Henry Suryawirawan: Wow. Again, it’s also a reminder for us, leaders, managers, leaders out there. If you feel that you are already in the growth mindset, think again and see your behaviors, and I think it’s a good reminder.

[00:53:50] 3 Tech Lead Wisdom

Henry Suryawirawan: So thanks, Ryan, for this conversation. I really loved our conversation, but unfortunately, due to time, I think we have to wrap up. But I have one last question that is mandatory in my show to ask, which is to share your three technical leadership wisdom. We can forget about the tech part here and focus on three leadership wisdom. Is there any kind of advice that you want to impart to our listeners here about leadership?

Ryan Gottfredson: Yeah. So I think, for me, the number one lesson of leadership, and we didn’t touch on this directly, but it’s surely related. The number one lesson of leadership is to become someone others want to follow. Most leaders operate from a place called organizational power, where they lead in such a way that others have to follow them, not because others want to follow them. So the number one lesson of leadership is we need to be somebody that others want to follow. So that’s maybe point number one. Well, how do we become somebody that others want to follow? We’ve got to vertically develop. And if I was to say the third point, and we’ve already talked about this as well, is and to me, again, this is the most beautiful message associated with vertical development. If we want to vertically develop, we’ve got to heal our minds, our bodies, and our hearts. And to the degree to which we do that will operate at those higher levels.

Henry Suryawirawan: Wow. It’s beautifully said, right? So let me repeat one more time. As a leader, you want to become someone who others want to follow, not necessarily have to follow. I think that’s a very hard, like, big distinction, want to follow and have to follow. So I think if all leaders here can change, so that people want to follow us rather than having to follow us, I think that’s a big shift in itself, right?

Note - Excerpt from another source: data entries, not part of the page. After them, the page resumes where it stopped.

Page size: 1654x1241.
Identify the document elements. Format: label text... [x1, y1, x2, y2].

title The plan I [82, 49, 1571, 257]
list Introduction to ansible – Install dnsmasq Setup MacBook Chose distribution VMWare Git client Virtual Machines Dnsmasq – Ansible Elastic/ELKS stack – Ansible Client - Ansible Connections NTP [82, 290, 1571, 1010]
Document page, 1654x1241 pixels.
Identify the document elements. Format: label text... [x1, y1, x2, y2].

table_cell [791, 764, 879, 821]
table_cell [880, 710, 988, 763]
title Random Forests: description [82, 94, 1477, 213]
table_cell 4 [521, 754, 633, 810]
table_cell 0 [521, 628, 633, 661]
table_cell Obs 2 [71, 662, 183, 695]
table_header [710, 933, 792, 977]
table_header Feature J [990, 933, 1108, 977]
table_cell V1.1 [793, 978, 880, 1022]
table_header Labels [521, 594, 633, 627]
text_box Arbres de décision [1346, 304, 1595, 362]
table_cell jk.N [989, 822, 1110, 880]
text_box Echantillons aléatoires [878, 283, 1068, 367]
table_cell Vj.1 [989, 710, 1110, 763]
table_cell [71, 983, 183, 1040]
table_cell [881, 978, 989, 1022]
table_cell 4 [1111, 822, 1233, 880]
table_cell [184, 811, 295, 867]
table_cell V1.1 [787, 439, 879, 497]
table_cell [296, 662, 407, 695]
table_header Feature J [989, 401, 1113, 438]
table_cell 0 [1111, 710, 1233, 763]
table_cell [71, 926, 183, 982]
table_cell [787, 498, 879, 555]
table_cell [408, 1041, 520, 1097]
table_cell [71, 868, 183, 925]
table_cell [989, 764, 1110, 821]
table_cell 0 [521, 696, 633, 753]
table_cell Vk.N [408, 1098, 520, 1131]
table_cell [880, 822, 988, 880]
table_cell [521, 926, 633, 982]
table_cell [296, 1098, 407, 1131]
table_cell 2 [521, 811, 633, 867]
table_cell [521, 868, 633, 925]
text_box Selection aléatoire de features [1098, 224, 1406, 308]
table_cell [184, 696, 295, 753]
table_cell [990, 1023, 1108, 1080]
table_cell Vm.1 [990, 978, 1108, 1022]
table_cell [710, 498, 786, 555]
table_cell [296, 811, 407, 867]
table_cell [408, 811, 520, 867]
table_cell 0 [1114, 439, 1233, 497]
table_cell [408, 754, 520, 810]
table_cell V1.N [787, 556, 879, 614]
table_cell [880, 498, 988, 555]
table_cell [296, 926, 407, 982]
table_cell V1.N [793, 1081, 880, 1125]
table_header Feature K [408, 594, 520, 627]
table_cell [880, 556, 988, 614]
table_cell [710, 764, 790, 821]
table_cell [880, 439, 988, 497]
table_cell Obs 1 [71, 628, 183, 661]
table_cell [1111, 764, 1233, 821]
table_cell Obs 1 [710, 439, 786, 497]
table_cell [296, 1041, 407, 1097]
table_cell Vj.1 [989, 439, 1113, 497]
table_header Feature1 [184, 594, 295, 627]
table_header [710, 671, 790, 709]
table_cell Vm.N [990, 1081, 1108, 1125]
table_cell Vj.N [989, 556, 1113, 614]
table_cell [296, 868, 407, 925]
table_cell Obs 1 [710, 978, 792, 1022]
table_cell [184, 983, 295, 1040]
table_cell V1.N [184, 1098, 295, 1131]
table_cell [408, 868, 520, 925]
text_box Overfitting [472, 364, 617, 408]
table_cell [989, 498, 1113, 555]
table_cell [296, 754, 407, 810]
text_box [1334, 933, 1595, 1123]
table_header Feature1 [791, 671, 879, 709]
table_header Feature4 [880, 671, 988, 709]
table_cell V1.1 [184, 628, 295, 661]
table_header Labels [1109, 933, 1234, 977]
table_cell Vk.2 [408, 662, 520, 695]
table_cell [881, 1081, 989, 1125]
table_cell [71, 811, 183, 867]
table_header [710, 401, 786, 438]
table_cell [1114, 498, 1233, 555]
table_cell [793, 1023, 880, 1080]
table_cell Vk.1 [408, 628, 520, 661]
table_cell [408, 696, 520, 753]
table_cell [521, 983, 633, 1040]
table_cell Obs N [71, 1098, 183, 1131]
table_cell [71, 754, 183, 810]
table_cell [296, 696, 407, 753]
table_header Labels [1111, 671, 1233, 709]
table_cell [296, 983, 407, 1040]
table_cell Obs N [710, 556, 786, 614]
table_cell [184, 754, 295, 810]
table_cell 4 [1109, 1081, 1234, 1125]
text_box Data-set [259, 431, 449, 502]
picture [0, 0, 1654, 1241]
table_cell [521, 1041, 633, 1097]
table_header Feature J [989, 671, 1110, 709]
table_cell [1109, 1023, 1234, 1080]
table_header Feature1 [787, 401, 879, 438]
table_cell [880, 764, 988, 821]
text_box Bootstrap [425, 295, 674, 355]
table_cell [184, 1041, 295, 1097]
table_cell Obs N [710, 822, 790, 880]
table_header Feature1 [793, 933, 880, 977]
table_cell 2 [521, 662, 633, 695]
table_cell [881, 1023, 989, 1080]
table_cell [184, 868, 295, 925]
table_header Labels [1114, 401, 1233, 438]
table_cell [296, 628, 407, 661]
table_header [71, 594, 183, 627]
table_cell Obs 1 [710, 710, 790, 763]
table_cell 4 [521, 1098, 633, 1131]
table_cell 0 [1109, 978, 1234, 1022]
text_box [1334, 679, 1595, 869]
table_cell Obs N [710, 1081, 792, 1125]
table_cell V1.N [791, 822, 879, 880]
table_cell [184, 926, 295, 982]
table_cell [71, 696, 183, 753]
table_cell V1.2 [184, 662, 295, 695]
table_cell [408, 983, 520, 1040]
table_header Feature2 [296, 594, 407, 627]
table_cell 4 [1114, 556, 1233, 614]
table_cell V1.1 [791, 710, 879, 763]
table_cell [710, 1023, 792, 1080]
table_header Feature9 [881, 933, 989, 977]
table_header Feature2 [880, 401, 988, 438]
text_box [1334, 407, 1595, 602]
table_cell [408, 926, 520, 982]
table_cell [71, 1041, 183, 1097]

And there’s so many things that we have to transform within ourselves in order for people to wanting to follow us, and that speaks a lot to this Mindset 3.0 that Ryan just shared today.

So, Ryan, if people are interested in these topics, want to know more, want to learn more, are there any resources, links online that you can share with the audience here?

Ryan Gottfredson: Yeah. Huge amount of resources on my website. I almost feel like you could spend a day just in my website. I don’t know if that’s a good thing or a bad thing, but RyanGottfredson.com. Go there. We’ve got talks about assessments, there’re books, access to videos, articles, etc. I’ve got a couple of different libraries, digital coaches, etc. So anyway, there’s a lot there. And if anybody wants to connect with me on social media, I’m most active on LinkedIn, and would love to connect with anybody there.

Henry Suryawirawan: Thanks again for your time, Ryan. I hope people listen to this episode and get inspired and they want to move to the Mind 3.0. Thanks again for sharing all these great resources.

Ryan Gottfredson: You’re very welcome. And me too!